→ **TASK DESCRIPTION**
The required output is all lines below that contain the word "arborescence".

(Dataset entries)
***
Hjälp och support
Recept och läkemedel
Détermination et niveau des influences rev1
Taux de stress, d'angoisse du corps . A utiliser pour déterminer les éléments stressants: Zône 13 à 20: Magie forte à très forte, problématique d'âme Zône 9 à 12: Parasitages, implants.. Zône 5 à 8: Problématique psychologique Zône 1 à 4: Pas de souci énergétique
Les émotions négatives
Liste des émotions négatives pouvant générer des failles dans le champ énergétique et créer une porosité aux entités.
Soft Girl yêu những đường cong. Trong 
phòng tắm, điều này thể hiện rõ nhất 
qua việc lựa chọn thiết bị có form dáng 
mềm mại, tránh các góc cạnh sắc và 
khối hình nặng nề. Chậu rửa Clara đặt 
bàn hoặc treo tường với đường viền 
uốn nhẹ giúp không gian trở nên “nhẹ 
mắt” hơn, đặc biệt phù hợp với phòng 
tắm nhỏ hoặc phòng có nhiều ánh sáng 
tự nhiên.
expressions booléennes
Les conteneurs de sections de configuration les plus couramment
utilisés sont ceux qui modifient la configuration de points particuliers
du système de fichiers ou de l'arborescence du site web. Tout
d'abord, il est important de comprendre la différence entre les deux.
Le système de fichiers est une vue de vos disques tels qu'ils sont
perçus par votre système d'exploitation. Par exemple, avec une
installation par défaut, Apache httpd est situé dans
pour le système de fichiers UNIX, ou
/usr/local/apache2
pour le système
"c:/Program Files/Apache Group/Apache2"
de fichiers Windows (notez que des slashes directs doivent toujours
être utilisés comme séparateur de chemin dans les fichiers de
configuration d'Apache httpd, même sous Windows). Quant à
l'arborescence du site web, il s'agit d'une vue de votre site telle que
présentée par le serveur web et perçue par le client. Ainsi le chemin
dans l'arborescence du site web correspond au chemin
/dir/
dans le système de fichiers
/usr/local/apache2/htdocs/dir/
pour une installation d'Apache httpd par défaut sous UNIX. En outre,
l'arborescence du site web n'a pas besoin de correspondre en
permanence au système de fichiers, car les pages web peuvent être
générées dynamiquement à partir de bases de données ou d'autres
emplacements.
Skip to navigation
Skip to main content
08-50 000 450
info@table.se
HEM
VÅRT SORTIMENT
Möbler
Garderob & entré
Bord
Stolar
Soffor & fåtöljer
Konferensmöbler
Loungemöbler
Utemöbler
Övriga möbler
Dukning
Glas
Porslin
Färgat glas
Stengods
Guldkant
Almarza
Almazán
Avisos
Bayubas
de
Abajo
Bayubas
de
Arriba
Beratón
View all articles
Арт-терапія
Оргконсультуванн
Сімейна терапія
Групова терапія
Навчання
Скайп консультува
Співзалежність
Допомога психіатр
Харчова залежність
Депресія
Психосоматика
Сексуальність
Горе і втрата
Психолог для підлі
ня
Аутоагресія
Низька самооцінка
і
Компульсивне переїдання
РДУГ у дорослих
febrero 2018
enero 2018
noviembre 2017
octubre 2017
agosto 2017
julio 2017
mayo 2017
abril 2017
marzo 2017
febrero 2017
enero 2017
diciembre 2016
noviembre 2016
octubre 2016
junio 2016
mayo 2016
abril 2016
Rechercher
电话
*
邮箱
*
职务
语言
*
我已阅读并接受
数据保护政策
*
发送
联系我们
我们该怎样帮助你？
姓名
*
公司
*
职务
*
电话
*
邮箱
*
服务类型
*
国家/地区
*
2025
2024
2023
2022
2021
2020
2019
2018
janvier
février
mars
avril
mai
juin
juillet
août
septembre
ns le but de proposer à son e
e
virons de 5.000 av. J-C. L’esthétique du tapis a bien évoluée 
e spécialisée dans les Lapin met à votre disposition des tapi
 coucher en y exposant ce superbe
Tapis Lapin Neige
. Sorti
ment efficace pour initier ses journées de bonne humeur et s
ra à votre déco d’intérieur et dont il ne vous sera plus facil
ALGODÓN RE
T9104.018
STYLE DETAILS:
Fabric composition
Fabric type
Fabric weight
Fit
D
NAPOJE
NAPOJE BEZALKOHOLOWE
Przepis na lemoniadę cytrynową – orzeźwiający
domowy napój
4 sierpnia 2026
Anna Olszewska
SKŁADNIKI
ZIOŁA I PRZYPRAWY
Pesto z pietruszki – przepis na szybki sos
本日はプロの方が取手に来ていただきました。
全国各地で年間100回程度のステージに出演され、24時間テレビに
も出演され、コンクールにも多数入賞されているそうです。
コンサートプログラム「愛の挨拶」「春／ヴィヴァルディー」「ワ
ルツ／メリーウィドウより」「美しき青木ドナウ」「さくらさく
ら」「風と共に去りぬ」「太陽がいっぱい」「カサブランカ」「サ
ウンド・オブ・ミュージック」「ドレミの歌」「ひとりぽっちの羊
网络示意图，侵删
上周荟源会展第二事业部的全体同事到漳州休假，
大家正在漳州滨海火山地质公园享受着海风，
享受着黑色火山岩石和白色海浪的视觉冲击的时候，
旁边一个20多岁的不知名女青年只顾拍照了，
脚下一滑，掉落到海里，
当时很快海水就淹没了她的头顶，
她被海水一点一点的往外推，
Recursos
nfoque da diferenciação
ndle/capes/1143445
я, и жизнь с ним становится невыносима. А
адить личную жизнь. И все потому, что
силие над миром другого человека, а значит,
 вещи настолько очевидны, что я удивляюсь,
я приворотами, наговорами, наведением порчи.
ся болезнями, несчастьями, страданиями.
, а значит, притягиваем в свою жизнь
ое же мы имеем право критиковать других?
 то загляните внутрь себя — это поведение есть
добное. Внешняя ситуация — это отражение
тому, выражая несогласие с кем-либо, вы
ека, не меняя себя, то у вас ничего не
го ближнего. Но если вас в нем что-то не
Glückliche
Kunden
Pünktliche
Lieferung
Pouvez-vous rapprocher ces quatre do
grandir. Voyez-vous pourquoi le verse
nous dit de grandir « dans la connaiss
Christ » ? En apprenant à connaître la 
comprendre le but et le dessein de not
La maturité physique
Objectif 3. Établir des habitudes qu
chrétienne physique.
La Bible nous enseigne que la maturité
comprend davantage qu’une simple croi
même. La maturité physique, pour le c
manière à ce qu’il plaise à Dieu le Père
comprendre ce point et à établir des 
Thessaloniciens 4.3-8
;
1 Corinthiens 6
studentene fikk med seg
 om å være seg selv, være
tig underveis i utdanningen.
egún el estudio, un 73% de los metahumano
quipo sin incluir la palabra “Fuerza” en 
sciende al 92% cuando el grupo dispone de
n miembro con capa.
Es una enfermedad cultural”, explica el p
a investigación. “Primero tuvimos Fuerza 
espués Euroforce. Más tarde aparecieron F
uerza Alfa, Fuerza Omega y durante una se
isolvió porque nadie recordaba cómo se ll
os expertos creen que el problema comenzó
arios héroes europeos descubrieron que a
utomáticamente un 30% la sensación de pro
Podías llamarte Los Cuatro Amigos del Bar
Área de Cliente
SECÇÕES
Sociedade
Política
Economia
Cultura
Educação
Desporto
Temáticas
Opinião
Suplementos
***
→ **RESPONSE TO THE TASK**
du système de fichiers ou de l'arborescence du site web. Tout
l'arborescence du site web, il s'agit d'une vue de votre site telle que
dans l'arborescence du site web correspond au chemin
l'arborescence du site web n'a pas besoin de correspondre en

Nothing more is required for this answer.